Source document
'''

# my rat went crazy last night



## montessoritori (Mar 24, 2008)

i usually get my rat out of her cage twice a day,
for not very long, 5 minutes at the least,
15 minutes at the most.

i hope to make this times spent outside her cage longer but
my 2 year old boy is demanding and his attention can only be held for so long.

well, 
last night after my son went to sleep i got my rat out and kept her out for almost an hour.
she sat with me a while and then i let her run about all over my bed,
she loved it and would always run back to me for a sniff and then off again.

that night she went insane in her cage, full of energy,
tore it all up, overturned everything, and hardly ate she was so busy 
destroying everything.
she's never done that before,
and i wondered if you all rat experts had any insight into this sudden
crazy, behavior.

one thing that came to mind was that it didn't have to do with the long time spent out of the cage but had to do with the storm outside.
it was most the night and huge thunder booms and hail.
could she have been driven to nervousness by this?
do your rats react to the weather in similar ways?
sorry to be so full of questions.
thanks in advance.


----------



## lovinmyworm (Feb 18, 2008)

Honestly tearing up the cage is totally normal! Mine do it also. Rats really should be let out of their cage for about an hour a day though. If you don't they tend to be depressed. Your rat sounds like a lone rat also, that really isn't good. Rats are highly social (perhaps more social than human's) and they need a friend! It's really not a want, it's a need. Your rat may have gotten some social interaction and started acting like a normal rat. I know when I can't get my rats out of their cage for a day or two (like last year when me and my boys had the stomach flu) they got really depressed, their personalities changed and it was really not pretty. 

You said you have a 2 year old and have a hard time keeping his attention. I have 3 toddlers in my home right now and the best thing I have found is to get the rats out and put them on my bed. I set up the toys for the rats to play with. Ya know tubes, boxes to hide in, things to climb, they are in love with the weebles treehouse and little people home while I play with puzzles with my little guys and other toys on the floor. The rats don't really need you to be there every single second, but they do need to be let out to explore and run around. What about when your child gets a bath? You could let the rat out in the bathroom while your child is playing in the tub! You can let the rat out while your child is eating also because lets face it, 2 year olds take forever to eat sometimes!


----------



## montessoritori (Mar 24, 2008)

'''

Dataset extract
'''

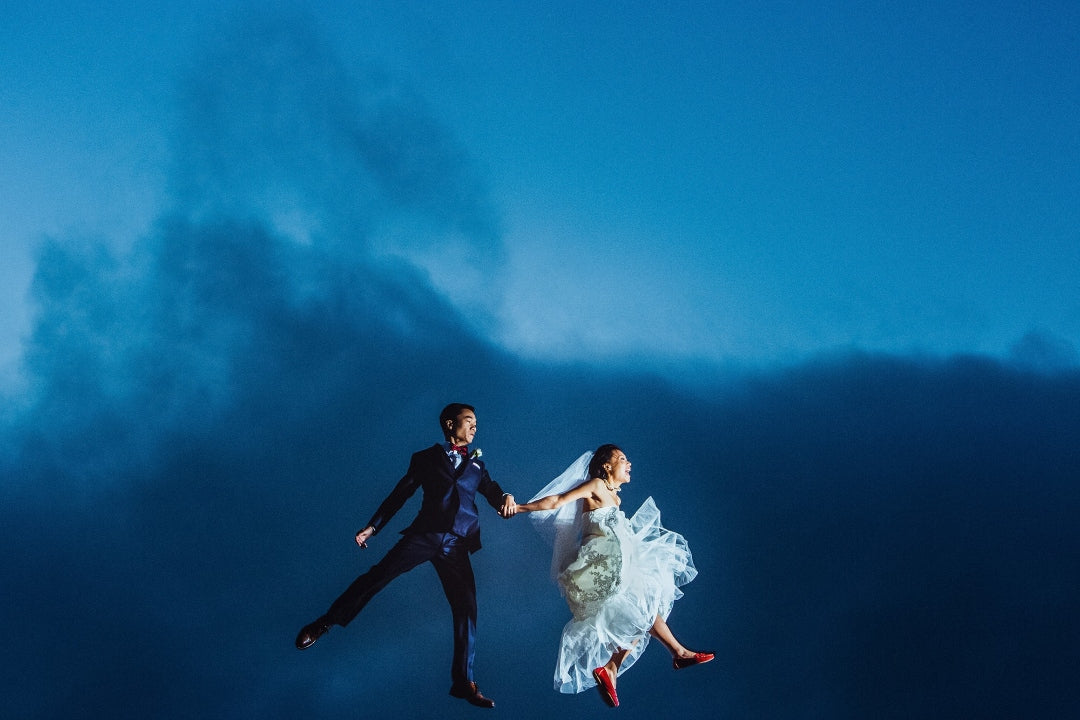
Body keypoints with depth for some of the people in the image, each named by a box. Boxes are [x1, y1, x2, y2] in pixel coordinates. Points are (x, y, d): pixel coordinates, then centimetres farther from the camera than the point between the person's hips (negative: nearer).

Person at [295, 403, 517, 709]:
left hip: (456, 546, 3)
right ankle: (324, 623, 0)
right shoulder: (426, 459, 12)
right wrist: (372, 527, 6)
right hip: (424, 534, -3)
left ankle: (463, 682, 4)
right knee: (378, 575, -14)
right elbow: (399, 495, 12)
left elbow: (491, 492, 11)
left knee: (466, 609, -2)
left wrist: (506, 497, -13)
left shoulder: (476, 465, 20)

'''
'''

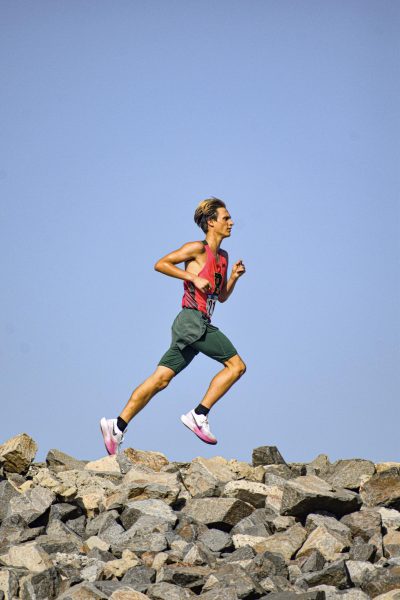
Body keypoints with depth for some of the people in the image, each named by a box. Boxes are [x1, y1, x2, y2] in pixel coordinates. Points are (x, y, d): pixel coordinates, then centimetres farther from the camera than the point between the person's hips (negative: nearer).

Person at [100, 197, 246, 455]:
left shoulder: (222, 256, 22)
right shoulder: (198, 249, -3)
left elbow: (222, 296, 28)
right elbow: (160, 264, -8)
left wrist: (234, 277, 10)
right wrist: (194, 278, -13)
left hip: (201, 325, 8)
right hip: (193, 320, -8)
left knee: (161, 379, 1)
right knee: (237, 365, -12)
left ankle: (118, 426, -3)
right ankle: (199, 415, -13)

'''

Required actions
1. In the records, write out the lines from the line with "right shoulder: (426, 459, 12)" to the line with "left wrist: (506, 497, -13)" again, swapping "knee" for "kneecap" and changing nothing else.
2. Continue the forum thread about the pet rat's wild night in her cage from the point where it stops.
The forum thread and the keypoint records come from unrelated sources.

Results in order
1.
right shoulder: (426, 459, 12)
right wrist: (372, 527, 6)
right hip: (424, 534, -3)
left ankle: (463, 682, 4)
right kneecap: (378, 575, -14)
right elbow: (399, 495, 12)
left elbow: (491, 492, 11)
left kneecap: (466, 609, -2)
left wrist: (506, 497, -13)

2.
thank you SO much for your insight and suggestions.
i can see them working for us very well.

i am concerned that i should find my rat a home now,
b/c there is no way i could get another one.

i live in a TINY house, (400 sq ft)
and we have just enough room as it is.

if we maximize the time spent out of the cage,
do you think she'll be ok by herself?

thanks so much!


----------



## RoRo (Mar 10, 2008)

LOL I call it NumNums happy dance. I find it when he's happpy he'll run all over his cage and tear it apart. So No worries. I nono I going to give my boy another rat soon, and he gets lots of love more then that in a day. Just keeping him younger.


----------



## CaptainFlow (May 16, 2007)

People are not rats. No matter how much attention you give your rat, no human can replace rat on rat interaction. And rats are colony creatures, they crave other rats as a basic way of life. 

There are a few exceptions, like some males who have always lived alone don't tolerate being integrated into a colony. But I would guess about 98% of all rats would be best with other rats. 

To me, it seems a basic principle of having a pet rat to have two, at least.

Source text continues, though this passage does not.